Hatte ich gestern gemeint, daß er vielleicht ein ganz guter Mensch sei, so war mir dieses Vielleicht jetzt zur Gewißheit
geworden. Nur wohnte und wirkte leider ein Dämon in ihm, der ihn selbst um den Frieden brachte, den er Andern doch so
gern geben wollte; er hatte ihn ganz richtig als Agressivität [Aggressivität] bezeichnet. Dieser Teufel ist es, der Menschen,
Korporationen und Völker immer vorwärts drängt, um neuen Raum zu gewinnen, dabei aber auf dem alten,
wohlerworbenen keinen Frieden und keinen Segen aufkommen läßt!
Während des Mittagessens wurde es mir nicht schwer gemacht, diskret zu sein, denn meine Nachbarn sprachen
außerordentlich wenig. Später bemerkte ich von meinem Fenster aus, daß sie einen Hotelwagen bestiegen, um den
beabsichtigten Ausflug zu unternehmen.
Punkt drei Uhr klopfte Sejjid Omar an meine Tür. Die Pferde wurden schon bereit gehalten; wir konnten aufbrechen.
Natürlich beobachtete ich ihn schon beim Aufsteigen. Das ging so leicht und glatt vonstatten, als ob es seine tägliche
Gewohnheit sei. Auch hielt er sich eine volle Pferdelänge hinter mir, was ich dadurch belohnte, daß ich ihn aufforderte, an
meine linke Seite heranzukommen. Ich konnte ihn doch nicht beobachten, wenn ich ihm vorausritt.

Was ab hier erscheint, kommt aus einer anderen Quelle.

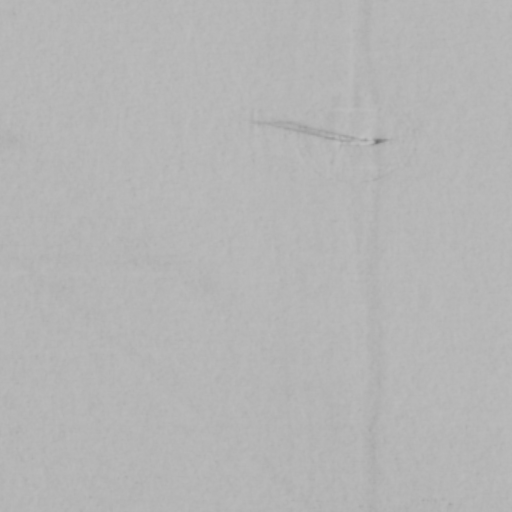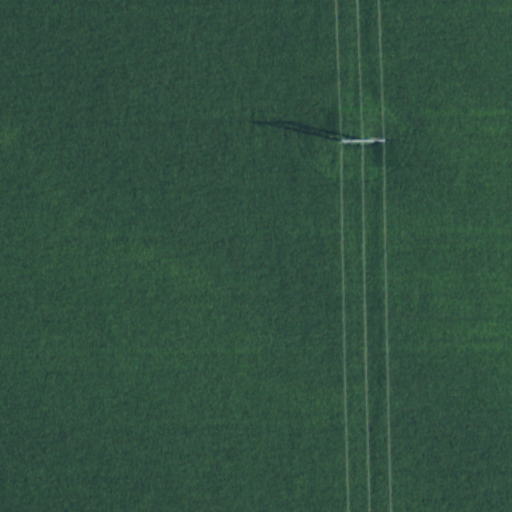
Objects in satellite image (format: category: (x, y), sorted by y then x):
power tower: (352, 138)
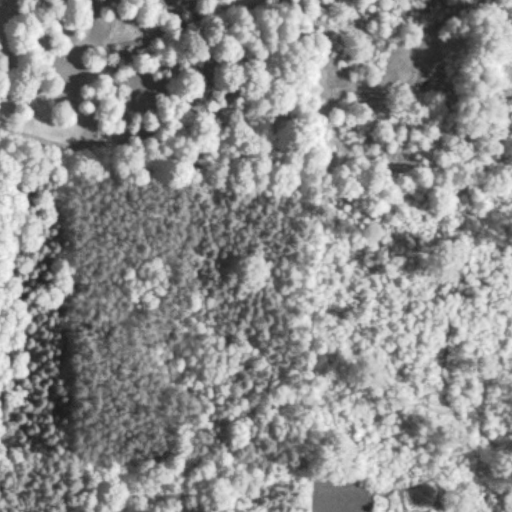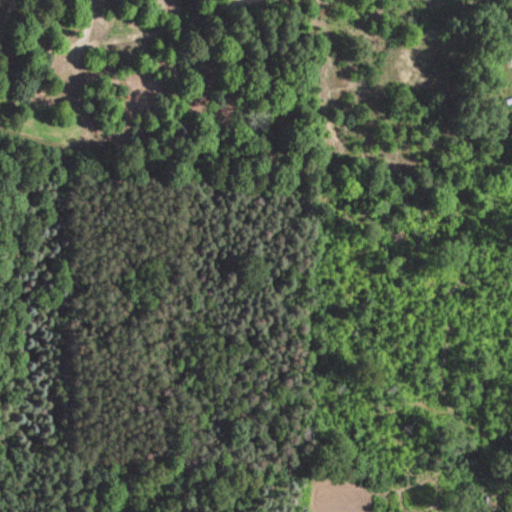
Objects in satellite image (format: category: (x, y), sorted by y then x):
road: (469, 464)
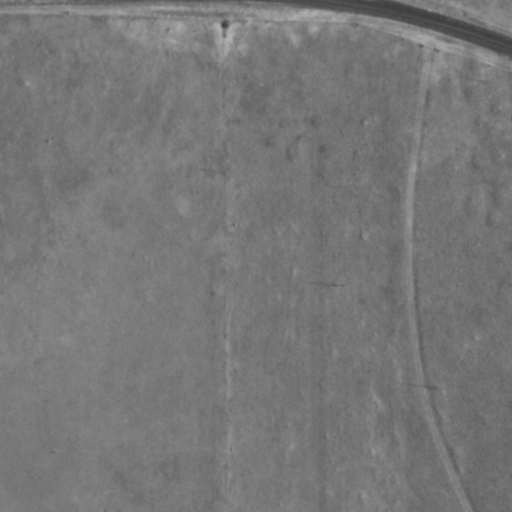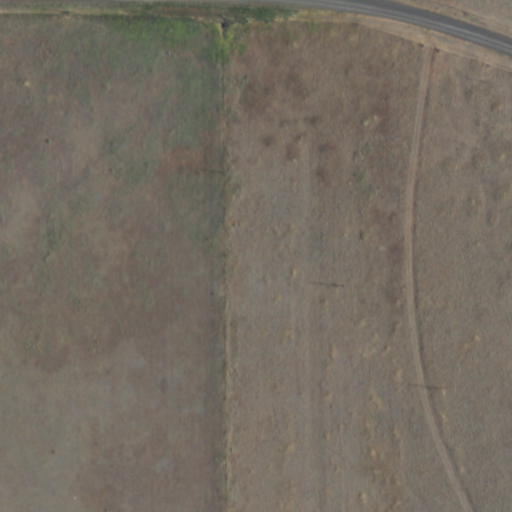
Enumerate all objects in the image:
road: (311, 23)
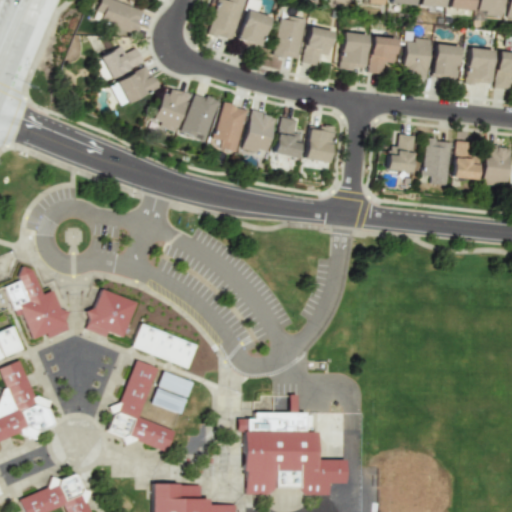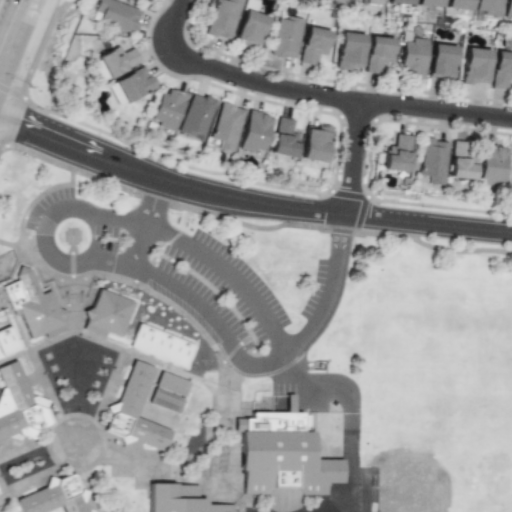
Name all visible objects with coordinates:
building: (372, 1)
building: (399, 2)
building: (428, 3)
building: (457, 4)
building: (486, 7)
building: (507, 8)
building: (116, 14)
building: (221, 18)
building: (248, 28)
building: (284, 35)
road: (14, 36)
building: (311, 44)
building: (347, 50)
building: (377, 54)
building: (411, 58)
building: (116, 60)
street lamp: (149, 60)
building: (440, 61)
building: (474, 65)
building: (500, 68)
street lamp: (258, 70)
road: (239, 76)
building: (129, 85)
street lamp: (29, 89)
road: (379, 104)
building: (167, 108)
building: (194, 116)
building: (225, 126)
traffic signals: (25, 129)
building: (253, 131)
building: (282, 138)
building: (313, 143)
street lamp: (14, 151)
building: (396, 154)
building: (432, 160)
building: (459, 162)
building: (491, 164)
road: (249, 203)
street lamp: (421, 209)
road: (134, 220)
road: (150, 225)
building: (31, 306)
building: (105, 314)
building: (7, 342)
building: (159, 345)
road: (272, 362)
building: (170, 383)
building: (19, 404)
building: (134, 409)
building: (281, 456)
building: (52, 497)
building: (179, 499)
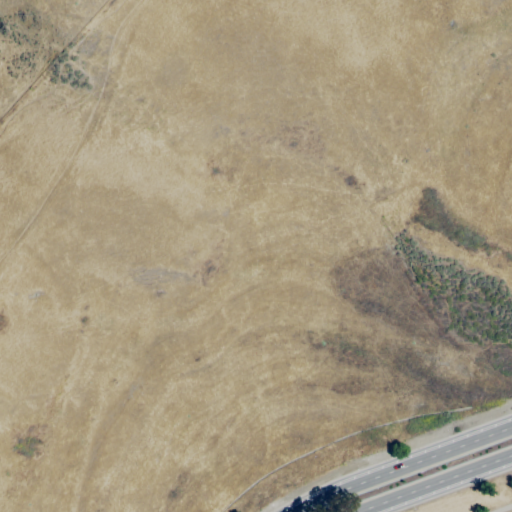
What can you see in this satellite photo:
road: (404, 466)
road: (436, 481)
road: (504, 508)
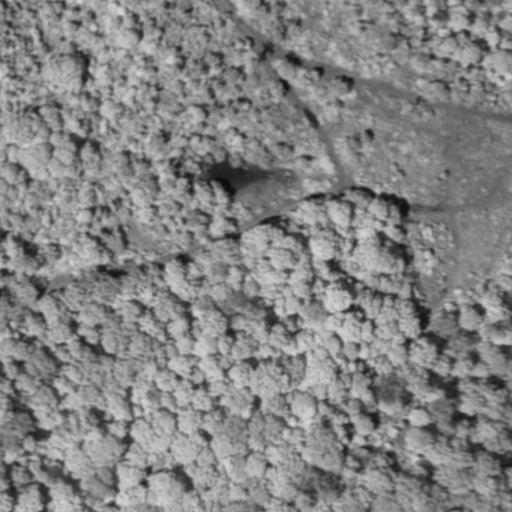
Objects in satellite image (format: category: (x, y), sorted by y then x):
building: (185, 251)
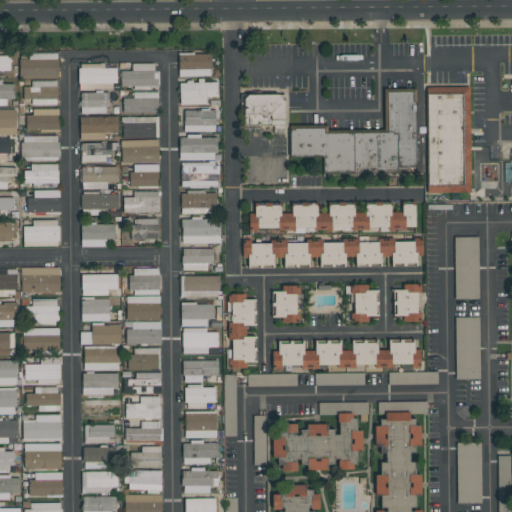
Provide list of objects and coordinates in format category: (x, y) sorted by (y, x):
road: (235, 6)
road: (256, 11)
building: (4, 63)
road: (363, 63)
building: (39, 65)
building: (194, 65)
building: (139, 76)
building: (95, 77)
parking lot: (389, 80)
building: (5, 93)
building: (41, 93)
building: (197, 93)
road: (491, 95)
building: (93, 103)
building: (140, 103)
building: (263, 110)
road: (373, 112)
building: (41, 120)
building: (198, 120)
building: (7, 122)
building: (97, 127)
building: (139, 127)
building: (365, 141)
building: (448, 141)
road: (237, 144)
building: (39, 148)
building: (197, 148)
building: (4, 149)
building: (139, 151)
building: (96, 152)
building: (143, 175)
building: (199, 175)
building: (41, 176)
building: (7, 177)
building: (97, 177)
road: (329, 198)
building: (43, 202)
building: (97, 203)
building: (141, 203)
building: (197, 203)
building: (6, 206)
building: (331, 218)
road: (479, 221)
building: (144, 229)
building: (7, 231)
building: (200, 231)
building: (41, 232)
building: (97, 234)
road: (68, 235)
building: (331, 252)
building: (195, 259)
road: (84, 262)
building: (465, 268)
road: (327, 275)
building: (39, 280)
building: (144, 281)
building: (97, 284)
building: (198, 286)
road: (169, 287)
building: (363, 303)
building: (407, 303)
building: (285, 304)
road: (384, 305)
building: (142, 308)
building: (94, 310)
building: (44, 311)
building: (7, 314)
building: (195, 314)
road: (262, 321)
building: (143, 333)
building: (101, 335)
road: (339, 336)
building: (40, 340)
building: (197, 340)
building: (5, 343)
building: (466, 348)
building: (344, 355)
building: (100, 358)
building: (142, 359)
road: (446, 366)
road: (491, 366)
building: (43, 371)
building: (8, 372)
building: (412, 378)
building: (338, 379)
building: (271, 380)
building: (142, 383)
building: (197, 383)
building: (98, 384)
road: (346, 395)
building: (43, 399)
building: (7, 401)
building: (229, 406)
building: (99, 408)
building: (143, 408)
building: (199, 424)
road: (479, 426)
building: (41, 428)
building: (8, 431)
building: (143, 432)
building: (98, 433)
building: (258, 433)
building: (198, 452)
road: (246, 453)
building: (398, 454)
building: (41, 456)
building: (96, 458)
building: (145, 458)
building: (5, 460)
building: (468, 473)
building: (197, 481)
building: (97, 482)
building: (9, 484)
building: (502, 484)
building: (45, 485)
building: (293, 498)
building: (142, 503)
building: (97, 504)
building: (199, 504)
building: (44, 507)
building: (9, 509)
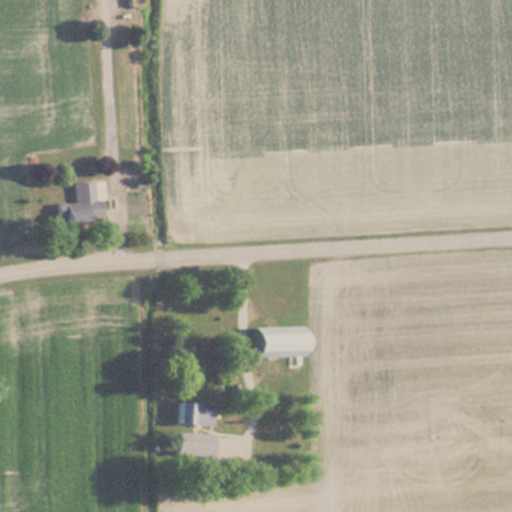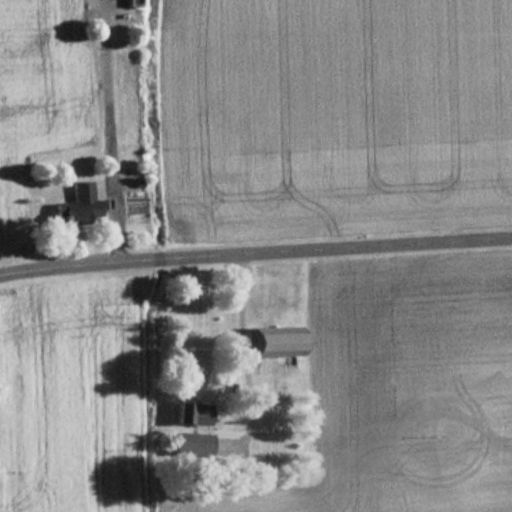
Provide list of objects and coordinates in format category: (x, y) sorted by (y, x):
road: (108, 130)
building: (79, 207)
road: (255, 250)
building: (271, 341)
building: (191, 413)
building: (190, 444)
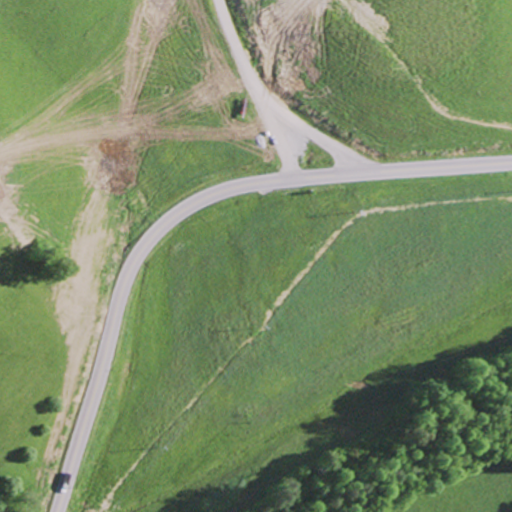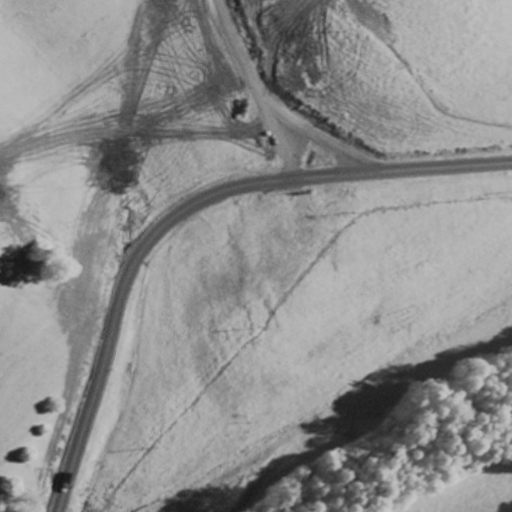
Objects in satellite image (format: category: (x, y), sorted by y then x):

Er hielt sich nun still und
ruhig neben mir, ohne, was ein Anderer wahrscheinlich versucht hätte, mir zeigen zu wollen, daß er sein Pferd zu
beherrschen verstand. Doch wurde, als wir uns dem Kasr en Nil näherten, der Straßenverkehr trotz der Hitze ein so
lebhafter, daß ich leicht Gelegenheit fand, ihn, ohne daß er es bemerkte, auf die Probe zu stellen. Die uns begegnenden
Wagen, Reiter, Kamele und Fußgänger bildeten mir willkommene Hindernisse, und ich wich ihnen in einer Weise aus,
welche es einem mittelmäßigen oder gar schlechten Reiter sehr schwer gemacht hätte, nicht von mir abzukommen; er
aber überwand diese Schwierigkeiten, ohne daß er sie zu bemerken schien.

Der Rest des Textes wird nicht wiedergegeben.